### WHAT THE EXERCISE ASKS:
For the word "size", report how many lines of the records below contain it, and nothing more.

Page segmentation data

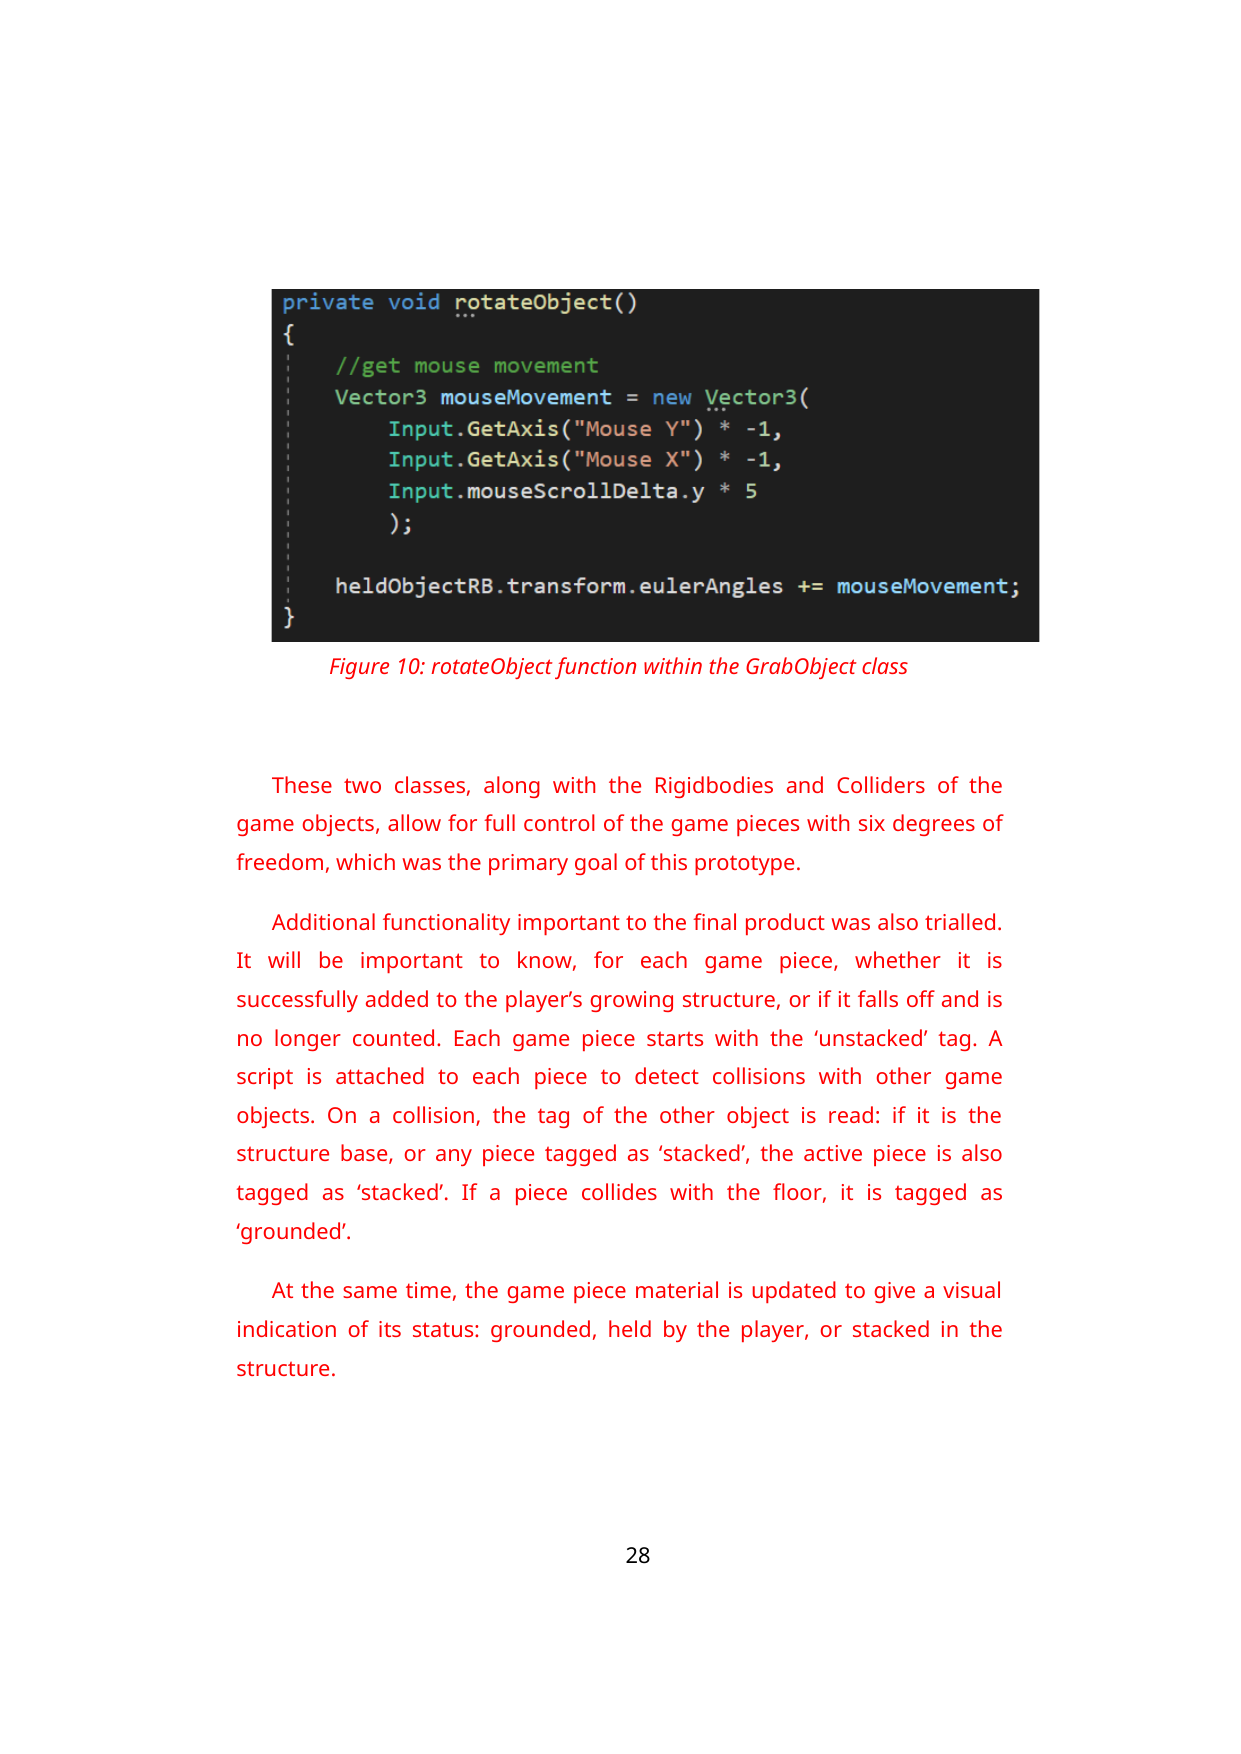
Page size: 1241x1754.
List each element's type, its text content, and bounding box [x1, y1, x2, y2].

picture [271, 289, 1040, 642]
text Figure 10: rotateObject function within the GrabObject class [236, 290, 1004, 681]
text These two classes, along with the Rigidbodies and Colliders of the game objects, allow for full control of the game pieces with six degrees of freedom, which was the primary goal of this prototype. [236, 770, 1004, 877]
text Additional functionality important to the final product was also trialled. It will be important to know, for each game piece, whether it is successfully added to the player’s growing structure, or if it falls off and is no longer counted. Each game piece starts with the ‘unstacked’ tag. A script is attached to each piece to detect collisions with other game objects. On a collision, the tag of the other object is read: if it is the structure base, or any piece tagged as ‘stacked’, the active piece is also tagged as ‘stacked’. If a piece collides with the floor, it is tagged as ‘grounded’. [236, 907, 1004, 1246]
text At the same time, the game piece material is updated to give a visual indication of its status: grounded, held by the player, or stacked in the structure. [236, 1275, 1004, 1382]
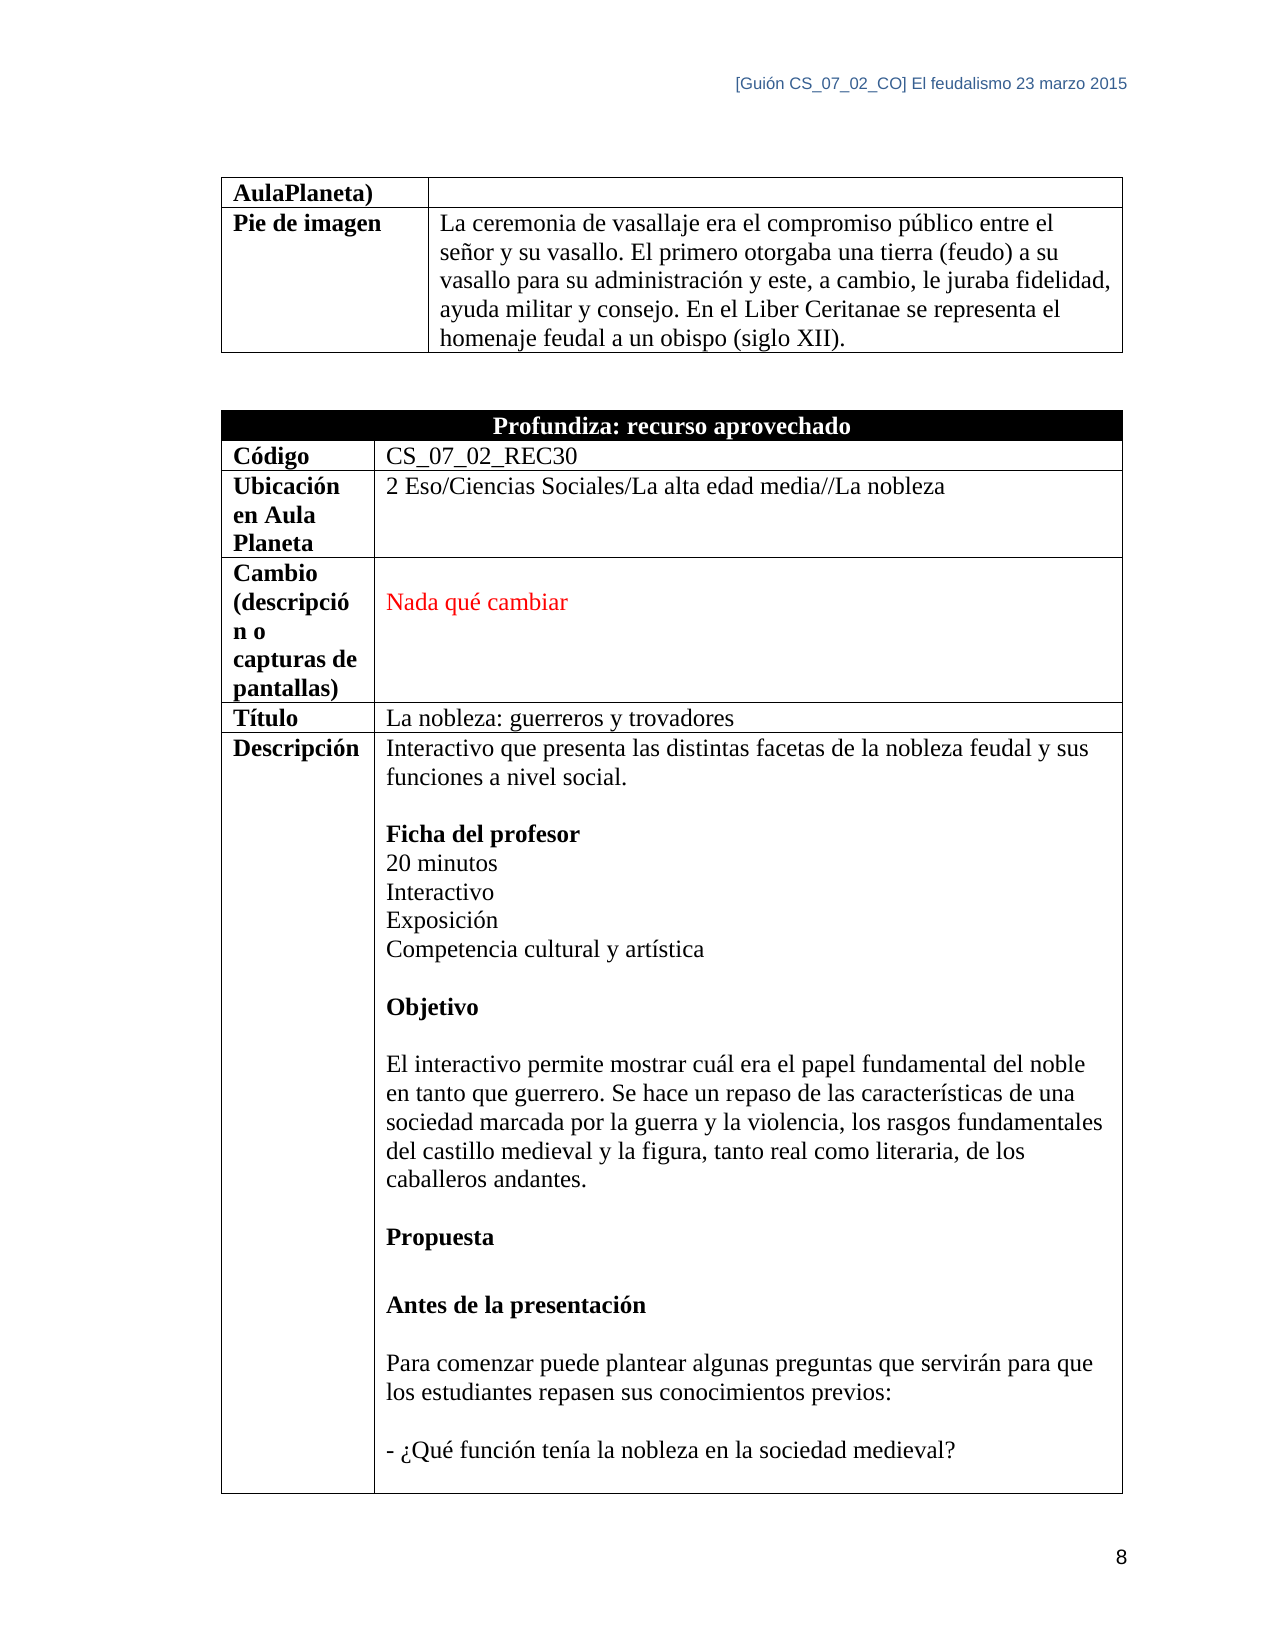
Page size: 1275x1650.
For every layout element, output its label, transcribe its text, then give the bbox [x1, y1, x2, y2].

### RESPONSE AREA:
2